SEC To Prosecute Defunct Forex Brokerage Over Options Scam

LEGAL

WASHINGTON--The US Securities and Exchange Commission says it is planning to sue Currency Trading International, a defunct California forex brokerage, for fraud in the sale of foreign currency options. The SEC says that CTI illegally took $16 million in commissions between 1994 and autumn 1998. A date for the trial has note yet been scheduled, according to an SEC spokesperson.

The SEC says that it has filed an enforcement action in a federal court in Santa Ana, California against Currency Trading International Inc, its owners Brian Moore, Craig Cunningham and its managers Craig Wiginton, James Kelsall, Christian Weber and Robert Shane Jones. Attempts by FX Week to contact the defendants for comment were unsuccessful.

The SEC alleges that the defendants engaged in the fraudulent offer and sale of foreign currency options in a high-pressure telephone campaign. The SEC says that Currency Trading International told more than 900 investors in California, Ohio, Georgia and Colorado, that they could expect to double or triple their money by investing in FX options, misrepresenting their speculative nature.

The SEC says the high returns promised by the company were unlikely to materialize due to the high commissions charged on the purchase and sale of each option. The company sought to cover its losses by pressing investors to provide further funds.

The SEC alleges that the defendants did not return funds to investors, allow investors to control activity in their accounts or permit investors to sell options positions without buying new positions.

Currency Trading International folded in late 1998 after Bear Stearns, its clearing firm, cancelled its clearing agreement.

The future court case highlights the regulatory problems associated with currency trading in the US which is largely unregulated. This lack of supervision could also be a major factor in hindering the development of retail, internet-based currency trading outfits.

Securities trading, and other areas such equities, bonds and commodities in the US are some of the most heavily regulated markets in the world. However, there is no international body that regulates the foreign exchange markets.

One of the major problems for the US is that banking law is federal law, and therefore country-wide. Regulations outside banking law, however, vary from state-to-state.

Individual US states have state financial comptrollers and enforcement attorneys.

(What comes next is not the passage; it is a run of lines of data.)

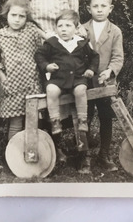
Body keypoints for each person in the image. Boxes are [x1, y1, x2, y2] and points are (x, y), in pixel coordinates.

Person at [35, 10, 99, 164]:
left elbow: (94, 57)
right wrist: (47, 66)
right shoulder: (52, 43)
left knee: (81, 90)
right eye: (60, 26)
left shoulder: (81, 43)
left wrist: (91, 69)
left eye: (68, 26)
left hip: (77, 79)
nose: (63, 29)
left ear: (76, 28)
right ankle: (55, 121)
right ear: (56, 28)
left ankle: (83, 120)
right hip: (59, 79)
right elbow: (39, 55)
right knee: (51, 90)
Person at [0, 0, 43, 141]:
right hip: (11, 87)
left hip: (31, 85)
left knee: (33, 121)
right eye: (13, 15)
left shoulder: (31, 31)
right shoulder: (0, 36)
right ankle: (13, 156)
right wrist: (1, 75)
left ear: (26, 18)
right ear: (6, 14)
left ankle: (32, 155)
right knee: (15, 123)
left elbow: (42, 52)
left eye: (21, 16)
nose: (17, 19)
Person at [81, 0, 124, 173]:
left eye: (103, 6)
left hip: (105, 83)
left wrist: (110, 71)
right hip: (86, 81)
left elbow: (118, 57)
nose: (99, 9)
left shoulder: (114, 31)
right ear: (89, 8)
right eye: (95, 6)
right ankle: (85, 156)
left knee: (106, 117)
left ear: (110, 8)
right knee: (85, 117)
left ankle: (104, 155)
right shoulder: (81, 29)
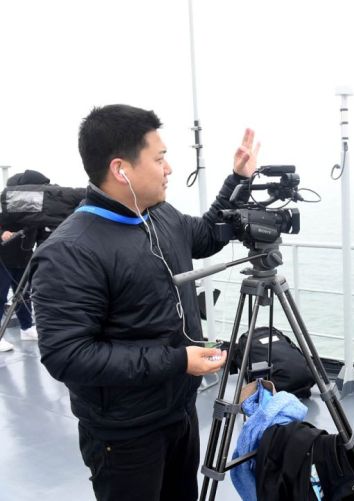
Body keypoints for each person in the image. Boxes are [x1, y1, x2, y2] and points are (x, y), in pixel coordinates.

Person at [30, 104, 260, 501]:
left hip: (179, 410)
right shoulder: (69, 251)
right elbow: (67, 355)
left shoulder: (159, 215)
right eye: (159, 158)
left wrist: (238, 179)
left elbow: (208, 234)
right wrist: (178, 360)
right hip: (125, 434)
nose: (168, 168)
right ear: (121, 169)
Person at [0, 169, 51, 352]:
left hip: (24, 258)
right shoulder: (7, 204)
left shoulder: (37, 208)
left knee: (24, 294)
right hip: (3, 259)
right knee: (0, 296)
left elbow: (41, 234)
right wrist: (2, 233)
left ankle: (26, 327)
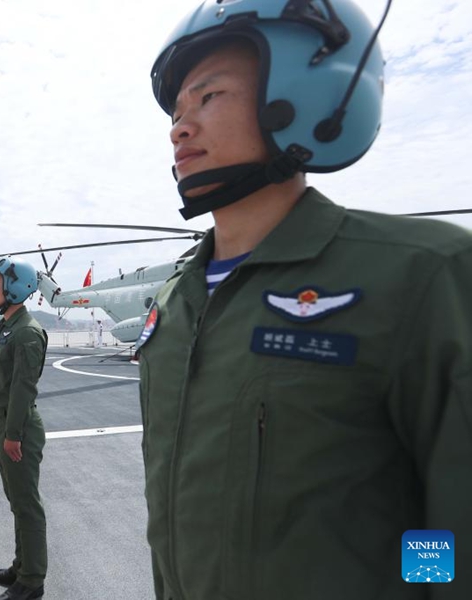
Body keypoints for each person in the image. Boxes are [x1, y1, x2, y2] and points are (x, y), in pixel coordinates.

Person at [138, 1, 472, 599]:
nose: (178, 127)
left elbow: (450, 518)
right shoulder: (177, 299)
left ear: (304, 93)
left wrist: (431, 579)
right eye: (178, 109)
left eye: (209, 97)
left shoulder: (420, 276)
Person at [0, 257, 48, 600]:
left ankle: (33, 580)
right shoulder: (8, 327)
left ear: (13, 287)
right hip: (3, 421)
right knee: (17, 502)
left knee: (27, 505)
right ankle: (21, 567)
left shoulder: (25, 332)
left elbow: (24, 388)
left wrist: (12, 435)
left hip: (16, 425)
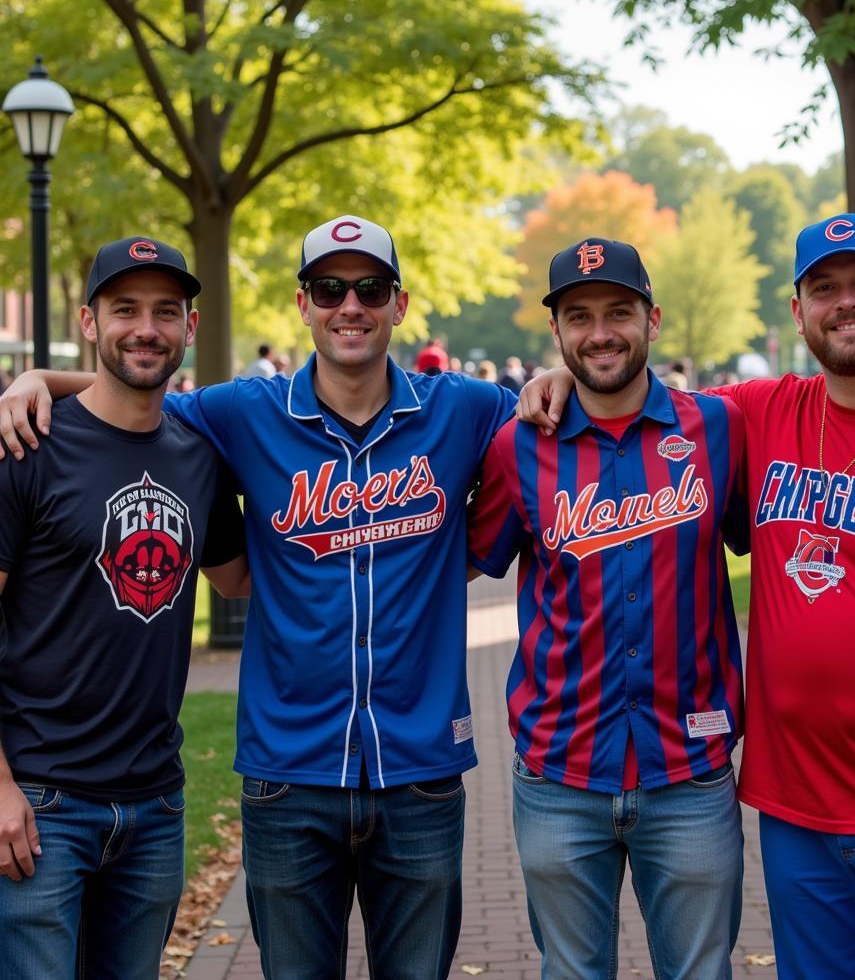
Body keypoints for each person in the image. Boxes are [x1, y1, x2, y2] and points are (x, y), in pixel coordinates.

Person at [0, 215, 518, 979]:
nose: (350, 305)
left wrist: (559, 375)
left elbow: (557, 421)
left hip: (421, 773)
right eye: (329, 288)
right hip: (288, 776)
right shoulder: (240, 413)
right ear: (302, 304)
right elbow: (129, 391)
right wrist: (35, 380)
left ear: (399, 304)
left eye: (369, 288)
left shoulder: (464, 410)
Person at [519, 214, 855, 980]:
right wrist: (566, 376)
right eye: (824, 288)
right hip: (800, 817)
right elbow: (634, 396)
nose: (846, 303)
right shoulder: (755, 415)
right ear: (798, 311)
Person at [468, 238, 746, 979]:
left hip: (689, 770)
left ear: (652, 320)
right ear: (555, 332)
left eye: (618, 311)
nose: (600, 332)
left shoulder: (718, 429)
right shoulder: (518, 446)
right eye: (579, 316)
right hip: (560, 771)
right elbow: (468, 560)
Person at [0, 236, 248, 979]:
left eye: (165, 311)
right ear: (88, 320)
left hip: (155, 805)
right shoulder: (29, 446)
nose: (146, 328)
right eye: (125, 309)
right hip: (42, 803)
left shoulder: (200, 457)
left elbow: (239, 580)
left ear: (190, 328)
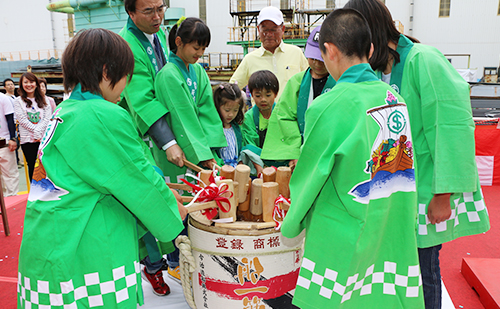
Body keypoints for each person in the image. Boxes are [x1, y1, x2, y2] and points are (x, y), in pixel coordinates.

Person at [16, 28, 186, 308]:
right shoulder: (102, 115)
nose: (125, 88)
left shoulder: (64, 112)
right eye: (126, 78)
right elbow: (136, 178)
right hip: (84, 243)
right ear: (107, 72)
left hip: (48, 238)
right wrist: (170, 207)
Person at [343, 1, 490, 308]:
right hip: (395, 193)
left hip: (425, 192)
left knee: (424, 272)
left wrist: (444, 193)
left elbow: (451, 126)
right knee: (398, 272)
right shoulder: (380, 69)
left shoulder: (423, 60)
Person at [281, 9, 424, 308]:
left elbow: (310, 178)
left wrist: (291, 222)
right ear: (371, 49)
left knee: (339, 297)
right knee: (381, 295)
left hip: (344, 230)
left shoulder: (328, 105)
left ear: (329, 51)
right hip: (390, 223)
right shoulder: (394, 99)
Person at [119, 0, 179, 293]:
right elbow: (141, 99)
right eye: (149, 11)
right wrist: (168, 140)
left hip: (156, 135)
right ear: (130, 12)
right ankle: (152, 266)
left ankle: (171, 260)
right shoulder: (127, 45)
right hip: (138, 137)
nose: (157, 17)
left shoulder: (158, 35)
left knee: (166, 201)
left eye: (161, 8)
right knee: (146, 207)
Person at [154, 16, 226, 177]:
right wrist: (202, 153)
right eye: (196, 48)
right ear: (179, 42)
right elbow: (182, 117)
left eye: (204, 49)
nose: (200, 53)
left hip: (201, 146)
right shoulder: (168, 74)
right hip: (180, 146)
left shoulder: (199, 71)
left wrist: (210, 149)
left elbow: (208, 110)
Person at [261, 26, 336, 170]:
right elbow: (285, 117)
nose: (317, 63)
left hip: (330, 152)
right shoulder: (296, 82)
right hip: (300, 152)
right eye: (313, 58)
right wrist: (294, 151)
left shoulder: (341, 82)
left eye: (321, 58)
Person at [229, 6, 308, 100]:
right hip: (262, 114)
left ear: (282, 29)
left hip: (291, 114)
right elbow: (232, 88)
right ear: (258, 29)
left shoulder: (296, 53)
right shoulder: (250, 59)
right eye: (265, 29)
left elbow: (310, 82)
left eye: (274, 29)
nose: (269, 34)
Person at [213, 82, 263, 174]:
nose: (231, 114)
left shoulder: (238, 128)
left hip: (238, 171)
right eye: (227, 110)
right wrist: (221, 169)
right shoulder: (213, 129)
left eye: (235, 110)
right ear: (217, 106)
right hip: (220, 171)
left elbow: (243, 147)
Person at [13, 72, 51, 181]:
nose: (29, 85)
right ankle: (35, 194)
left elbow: (47, 118)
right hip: (28, 140)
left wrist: (39, 132)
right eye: (26, 82)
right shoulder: (18, 101)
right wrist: (36, 132)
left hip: (44, 139)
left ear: (36, 84)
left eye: (31, 82)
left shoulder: (45, 99)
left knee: (46, 166)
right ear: (21, 85)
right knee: (33, 166)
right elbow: (22, 120)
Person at [241, 70, 278, 149]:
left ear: (276, 94)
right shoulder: (248, 118)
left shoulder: (283, 114)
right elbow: (250, 145)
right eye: (258, 96)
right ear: (252, 95)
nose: (263, 99)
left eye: (268, 95)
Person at [0, 92, 19, 196]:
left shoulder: (3, 98)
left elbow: (10, 119)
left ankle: (12, 200)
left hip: (4, 142)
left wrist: (12, 138)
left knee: (10, 174)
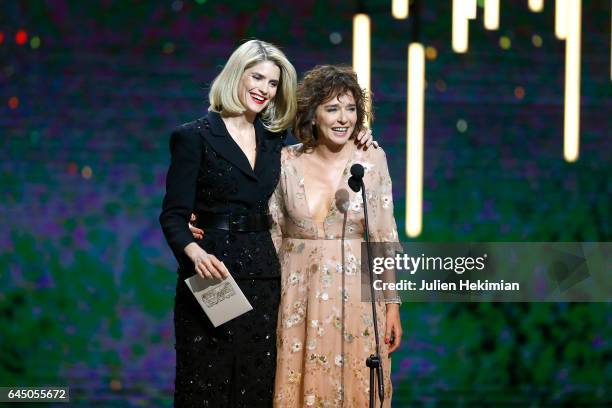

However, their regulatory powers are limited to action being taken after the event, rather than stopping fraudulent schemes during their operation.

The SEC says that it is seeking an injunction, civil penalties and disgorgement with prejudgment interest against each of the defendants for violating the anti-fraud provisions under section 17 (a) of the Securities Act of 1933 and section 10 (b) of the Securities Exchange Act of 1934 and rule 10 (b) thereunder.